An interesting shift of self-perception seems to happen within the third generation (grandchildren of survivors). Due to the 40 plus years after the Holocaust the third generation has grown up in a different society, detached from the unspeakable history. They do not feel ashamed of their ancestry in fact they are proud and in awe of the survivors, they don’t fear antisemitism, they are yearning to understand the past but to also make the future better. Time does rot away the emotional connection, yet hopefully it does not erase the memory (Fogelman, 2008).

There have been three major societal changes the Holocaust caused that has an effect on society even to this day. The Universal Declaration of Human Rights, the UN Genocide Convention, and the Catholic Church made milestone changes to their theology concerning Jews (Admin.,2017). This is the most dramatic change, a change that has had both positive and negative consequences for the Jewish people.

According to internationally acclaimed anti-Seitism scholar Manfred Gerstenfeld, The Catholic no longer hold Jews responsible for the murder of Jesus. It was a lie from the beginning for the Jews could not kill anyone under Roman rule. But according to the New Testament, all of the Jews are responsible for what their ancestors didn’t do. However, in 1965, the Pope published a document where he stopped blaming the Jews for the crucifixion. So this idea was abandoned in 1965 and it is because they saw that it led to the Holocaust. (Admin., 2017).

Despite these efforts to turn around the history of mass genocide and become a world people there are movements and groups that have gained many followers and power to once again bring anti-Semitism and anti-Israel to the forefront of the people’s mind. Today it is popular in Europe to be anti-Israel, Gerstenfeld noted in response to the recent development of a radical Zochrot organization (a leftist group working to eliminate the State of Israel and seeking to implement a Palestinian right of return.) In the EU, there are 150 million people who think Israel is exterminating the Palestinians.

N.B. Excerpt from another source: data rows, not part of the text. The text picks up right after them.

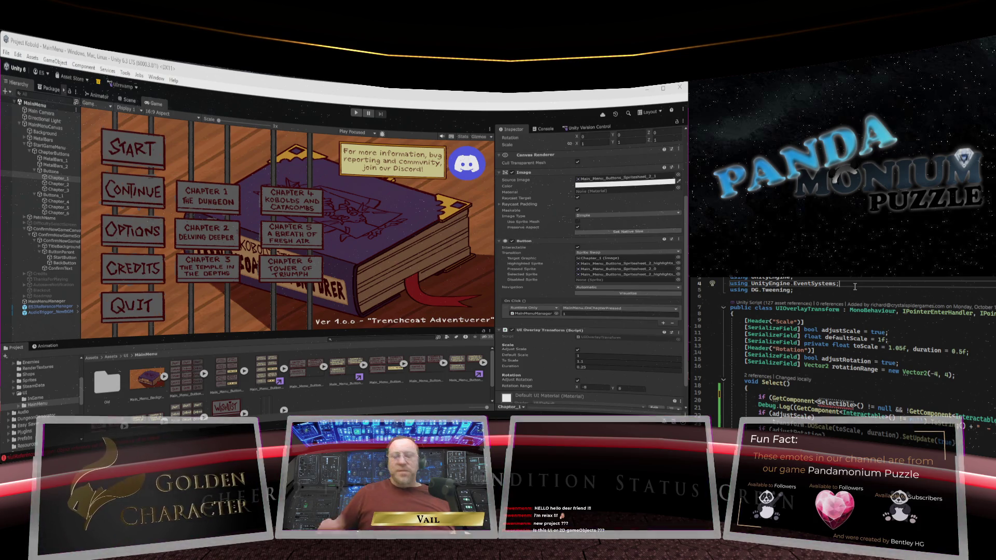
{"action": "key", "text": "Return"}
{"action": "type", "text": "usin"}
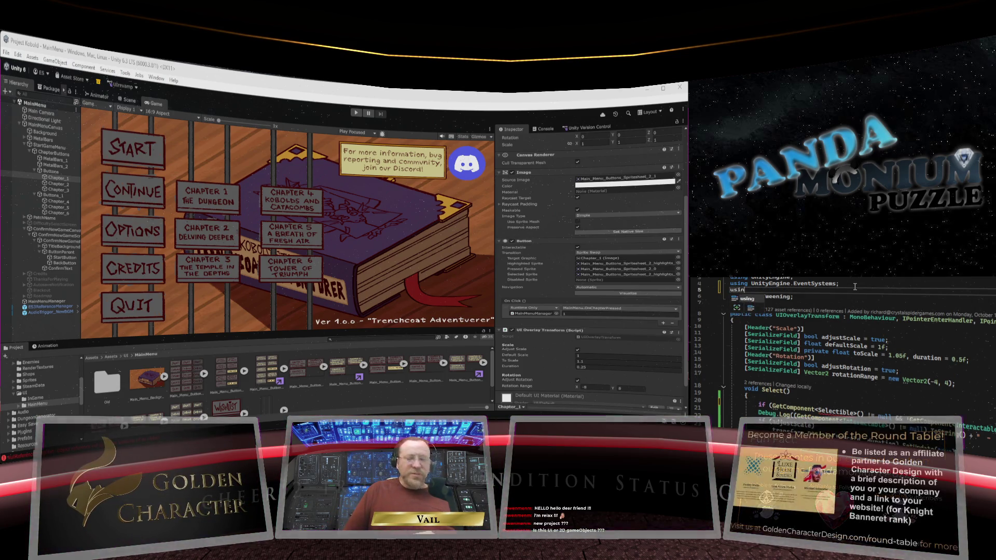
{"action": "type", "text": "g Unity"}
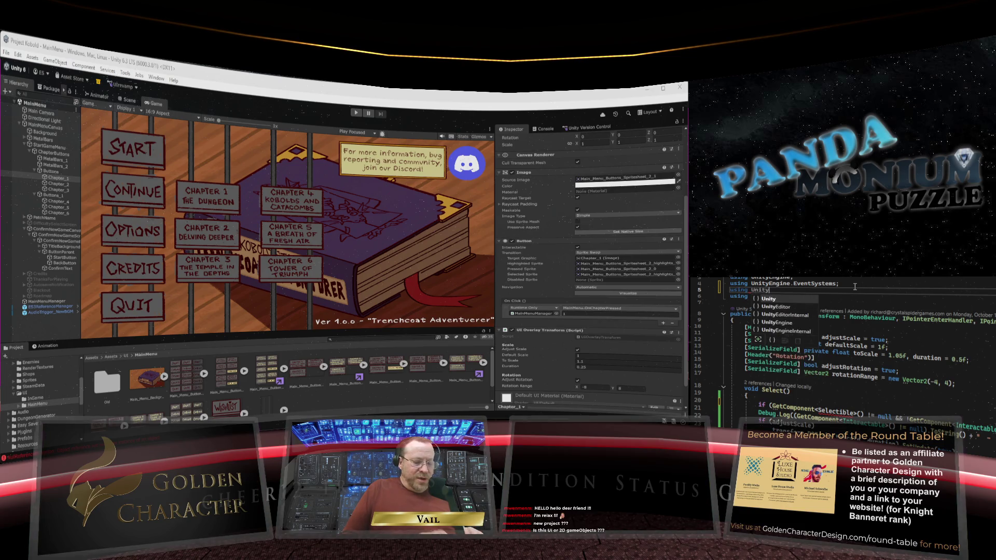
{"action": "type", "text": "Engine."}
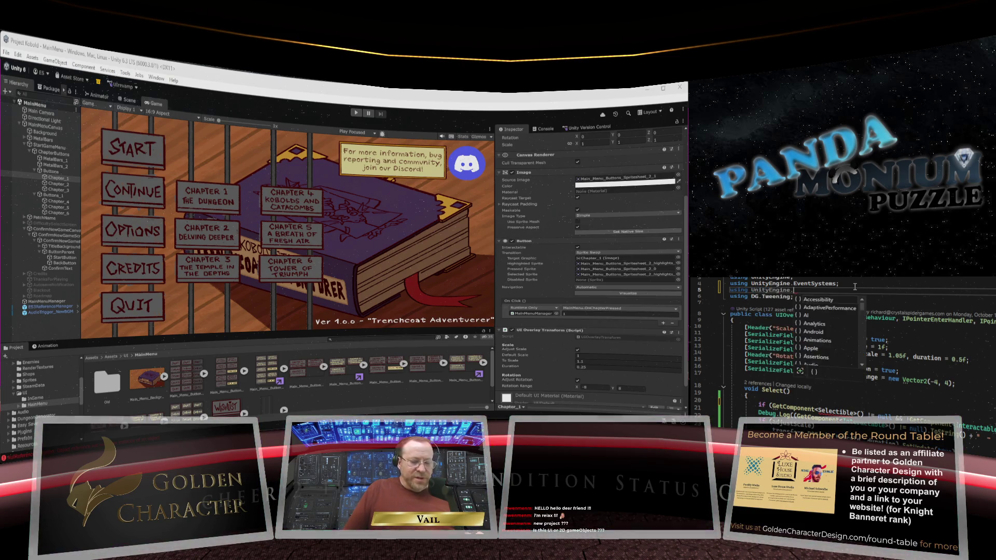
{"action": "type", "text": "UI;"}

The EU Council blames Israel for what is happening in Gaza. (Admin., 2017). So despite the groundbreaking progress that the world has made to understand and accept the Jewish people there are still large groups who see them as an inferior race that needs to be exterminated.

The impact that Elie Wiesel and his lifelong journey of educating the public about the Holocaust has caused many generations to not forget. It has led to museums being erected to the remembrance of the victims, books written by survivors who have given us a stark glimpse of a harsh reality, and educational curriculum being taught in schools that keep the Holocaust as a current historical atrocity to never be forgotten (Martin, 2016).

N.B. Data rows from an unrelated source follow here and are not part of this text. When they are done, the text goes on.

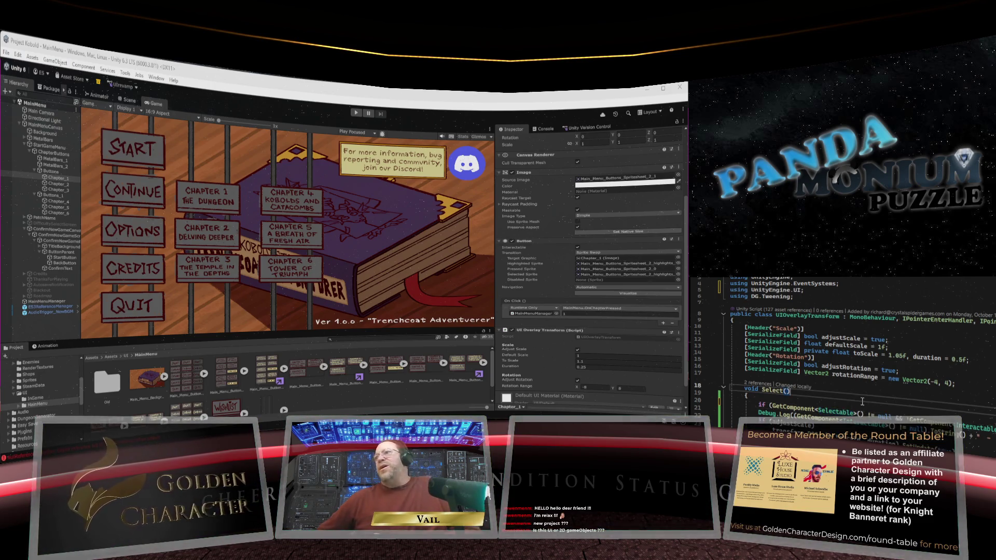
{"action": "scroll", "coordinate": [845, 353], "scroll_direction": "down", "scroll_amount": 1}
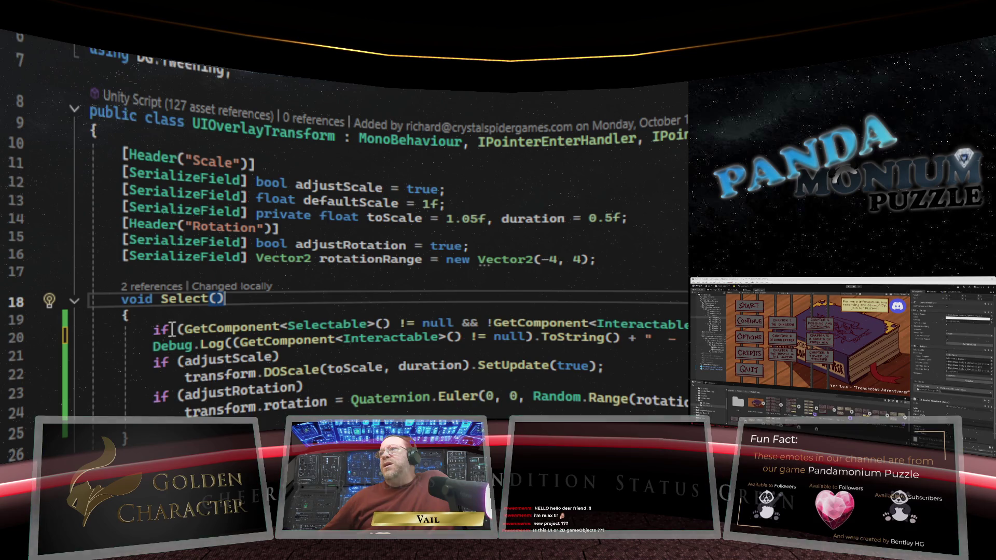
Step: Replace Interactable with Selectable in the GetComponent check on line 20 of Select()
{"action": "mouse_move", "coordinate": [205, 334]}
{"action": "scroll", "coordinate": [206, 334], "scroll_direction": "down", "scroll_amount": 1}
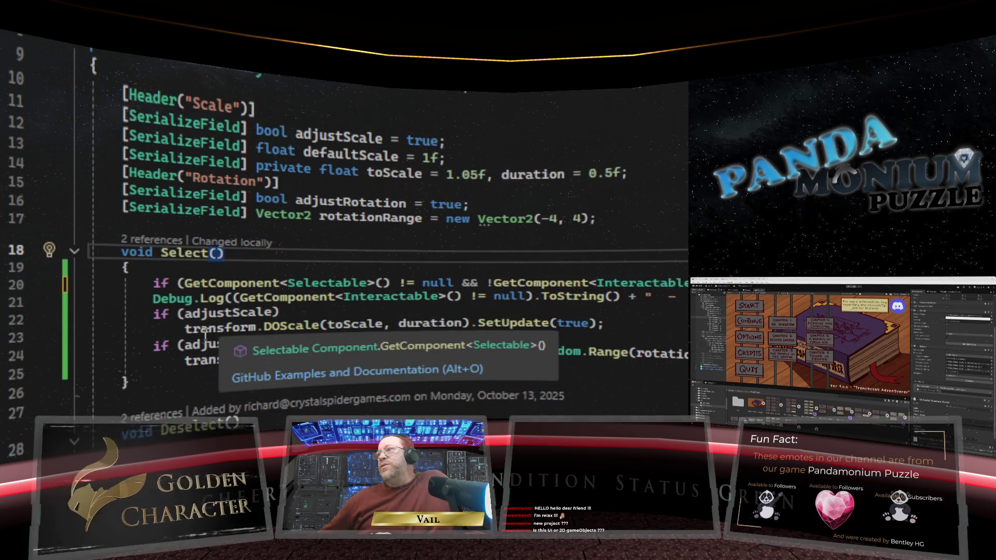
{"action": "mouse_move", "coordinate": [204, 297]}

Lessons of the Holocaust speak very powerfully because they are lessons about the fragility of freedom, the dangers of hatred, and the consequences of indifference. Elie often said, indifference is the greatest sin in the world. There will always be evil people, but they will count on the indifference of others. The challenge that the Holocaust is to all of us is never to be indifferent. Never be a bystander. (Bullard, 2016) When we see or hear about groups of people who are being indifferent, not standing up for a fellow human being we need to remember that the Holocaust started with indifference. Stand up and speak out so history does not repeat itself.